A New Zápotek in Brooklyn

The great Czech in action

Emil Zápotek (1922-2000) was an amazing runner and an extraordinary, giving, selfless human being. Living and running behind the Iron Curtain the Czeck managed to impress his fellow elite runners, and everyone who met him. According to Running Times he was simply ‘the most beloved Czeck athlete ever’. In his excellent book Born to Run Christopher McDougall wonders whether the capacity to love well and to run well are related. McDougall seems to think so, and Zápotek serves as a key witness for that argument.

I thought of Zápotek the other day when my good friend Tomas ran an excellent PR of 2:59 on the North Central Trail Marathon outside Baltimore. Tomas, too, is Czech. He, too, is an impressive runner and a person you always want on your side and your team. In my book I describe how my old grad school friend inspired, prepared and accompanied me for my first marathon along the New Jersey coast line 2007. Seriously, if anyone can be blamed for my running love/obsession, it’s Kellner.

At first he was a solid, even runner, an inspiration to me and our running friends Cécile and Andy. But after turning 40 Tomas really found his groove, his speed and amazing capacity to run long, fast and focused.

So here’s a man who is raising three kids, working hard, and running each day before the sun rises. This year –shortly after guiding a blind runner during the NYC Marathon in under 4 hours– he hosted a wonderful Thanksgiving dinner in Brooklyn. To then teach of all us a lesson two days later, with that beautiful, evenly run 2:59. Afterward he sent us an email which I don’t think he’ll mind me quoting: ‘I’m still dumbstruck. It went by so fast.’

No kidding.

Just another marathon for Kellner (NYC 2009)

So this is a good time to post the last Why We Run under ‘Inspirations’. Here it is.



It may sound simplistic but for me running has become a physical addiction. I don’t function well if I miss my morning six-mile constitutional, and if I do I keep looking for a hole for the rest of the day to squeeze a run in, even a quick one. Running puts me at peace, clears my mind, lets me think, focus. There is something magical about pushing yourself hard at the crack of dawn through empty city streets, deserted parks or along a country road. You feel like the world belongs to you. Add the adrenaline rush of running at a fast clip and there is no escaping. You get hooked for life.

Incidentally, running is also a great way to discover your city or learn about and visit a new place. I’ve just clocked 70 miles in central Kiev. Know anyone who needs a guide?

*As I was writing my book I asked my running friends: Why do you run? Their answers varied wildly. Put together they provide a pretty good answer to the ultimate question that is at the heart of my book. In the end I was unable to include these thoughtful, honest answers in De rennende Hollander. During the coming weeks I will publish them here, one a day, with minimal editing. Re-reading these words provides me with new inspiration every time.

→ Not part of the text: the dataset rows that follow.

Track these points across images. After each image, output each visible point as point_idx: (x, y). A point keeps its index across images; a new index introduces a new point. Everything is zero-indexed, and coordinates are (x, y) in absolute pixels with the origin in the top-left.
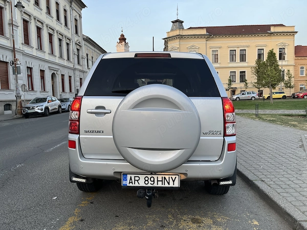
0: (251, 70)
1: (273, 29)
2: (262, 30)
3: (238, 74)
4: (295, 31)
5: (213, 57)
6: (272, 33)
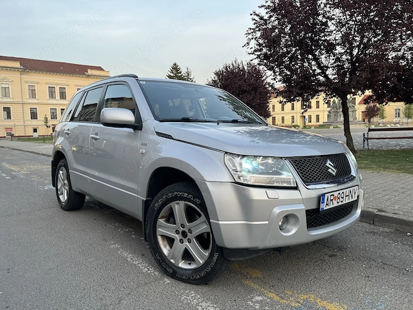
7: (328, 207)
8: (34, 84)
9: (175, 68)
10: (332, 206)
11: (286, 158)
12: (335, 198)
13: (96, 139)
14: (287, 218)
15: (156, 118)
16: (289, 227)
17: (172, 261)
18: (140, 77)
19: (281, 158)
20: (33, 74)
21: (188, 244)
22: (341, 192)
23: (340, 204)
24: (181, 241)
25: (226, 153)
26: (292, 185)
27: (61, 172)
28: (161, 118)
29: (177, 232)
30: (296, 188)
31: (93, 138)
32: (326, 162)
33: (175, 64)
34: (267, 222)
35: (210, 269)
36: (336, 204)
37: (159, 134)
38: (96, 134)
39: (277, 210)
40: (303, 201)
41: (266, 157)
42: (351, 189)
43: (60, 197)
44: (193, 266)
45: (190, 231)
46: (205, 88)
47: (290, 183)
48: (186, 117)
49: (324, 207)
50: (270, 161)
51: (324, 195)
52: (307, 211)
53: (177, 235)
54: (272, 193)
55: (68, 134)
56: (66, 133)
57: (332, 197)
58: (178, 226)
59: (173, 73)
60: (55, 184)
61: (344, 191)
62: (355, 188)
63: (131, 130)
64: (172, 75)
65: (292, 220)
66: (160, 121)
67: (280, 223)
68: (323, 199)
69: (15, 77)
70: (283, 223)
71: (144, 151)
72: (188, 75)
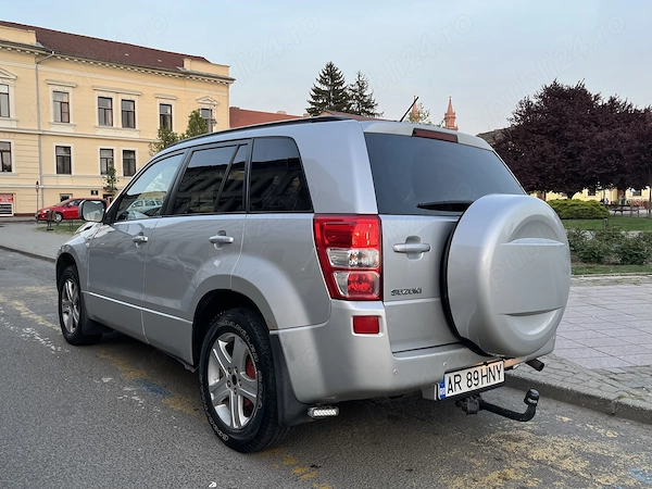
0: (149, 149)
1: (188, 66)
2: (166, 63)
3: (119, 156)
4: (230, 76)
5: (55, 107)
6: (187, 74)
8: (66, 89)
9: (331, 74)
20: (63, 64)
33: (331, 66)
59: (326, 84)
64: (325, 88)
69: (23, 67)
72: (361, 88)
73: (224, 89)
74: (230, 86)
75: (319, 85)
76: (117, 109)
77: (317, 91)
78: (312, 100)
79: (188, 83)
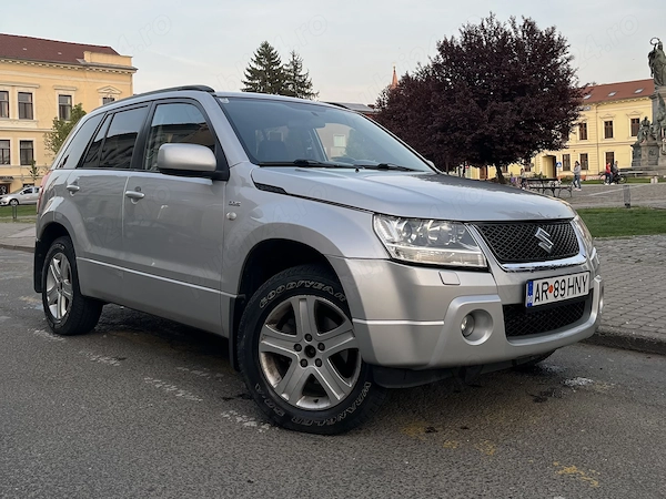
0: (44, 139)
1: (88, 58)
3: (15, 147)
4: (132, 66)
6: (86, 66)
7: (538, 303)
10: (545, 301)
11: (470, 223)
12: (550, 289)
13: (137, 198)
14: (475, 317)
15: (253, 161)
16: (477, 331)
17: (284, 396)
18: (217, 91)
19: (463, 222)
21: (316, 368)
22: (560, 279)
23: (560, 298)
24: (304, 363)
25: (376, 214)
26: (481, 265)
27: (56, 261)
28: (262, 160)
29: (297, 347)
30: (487, 270)
31: (130, 196)
32: (535, 231)
33: (266, 46)
34: (442, 323)
35: (354, 409)
36: (551, 299)
37: (259, 186)
38: (138, 189)
39: (456, 305)
40: (499, 290)
41: (437, 221)
42: (578, 276)
43: (51, 307)
44: (322, 405)
45: (322, 347)
46: (328, 110)
47: (477, 262)
48: (302, 158)
49: (532, 300)
50: (445, 227)
51: (531, 281)
52: (506, 308)
53: (296, 353)
54: (449, 276)
55: (74, 191)
56: (70, 189)
57: (545, 287)
58: (299, 338)
59: (261, 64)
60: (40, 285)
61: (566, 278)
62: (585, 274)
63: (208, 181)
65: (481, 320)
66: (261, 166)
67: (463, 327)
68: (531, 289)
70: (467, 326)
71: (234, 215)
72: (296, 68)
73: (128, 78)
74: (134, 75)
75: (254, 65)
76: (13, 102)
77: (253, 71)
78: (247, 80)
79: (88, 74)
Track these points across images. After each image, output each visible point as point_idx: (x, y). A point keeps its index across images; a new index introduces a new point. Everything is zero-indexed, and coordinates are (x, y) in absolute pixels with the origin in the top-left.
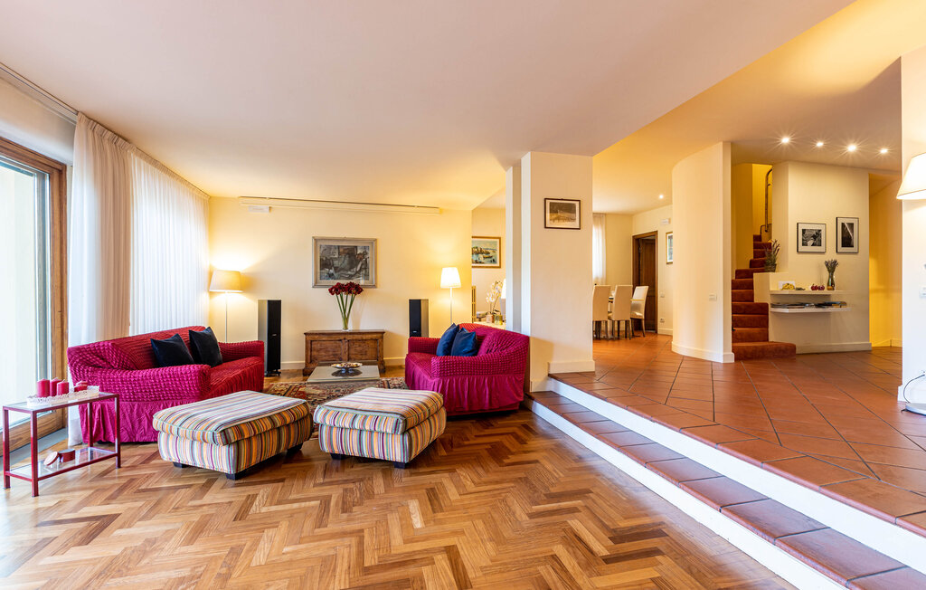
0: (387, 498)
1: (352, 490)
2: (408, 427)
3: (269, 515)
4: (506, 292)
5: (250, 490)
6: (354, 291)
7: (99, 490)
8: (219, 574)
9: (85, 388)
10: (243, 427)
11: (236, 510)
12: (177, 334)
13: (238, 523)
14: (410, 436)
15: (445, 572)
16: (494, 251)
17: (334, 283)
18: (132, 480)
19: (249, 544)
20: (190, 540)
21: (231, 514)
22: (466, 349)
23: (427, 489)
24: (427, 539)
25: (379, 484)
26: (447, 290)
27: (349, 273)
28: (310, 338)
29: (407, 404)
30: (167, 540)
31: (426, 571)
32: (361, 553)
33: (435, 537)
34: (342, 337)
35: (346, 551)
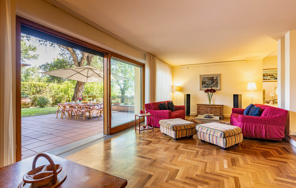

Kellner, Van H, Rasmussen (NYC 2007)


3 thoughts on “A New Zápotek in Brooklyn

  1. D., I sincerely appreciate what you wrote. You bring tears to my eyes (yes, running is an emotional sport and you can’t just blame everything on dopamine.) I’ll be forever glad to be your inspiration, but I would be forever stuck in the dreadful 3:30s if you and Cecile did not show me what is possible. I also have to mention Aimee since without her and the Kellners and their support, this passion of mine would not be possible. And now that Eva can run a 5-miler with sub-10 splits, we may soon have a new Eurotrash member!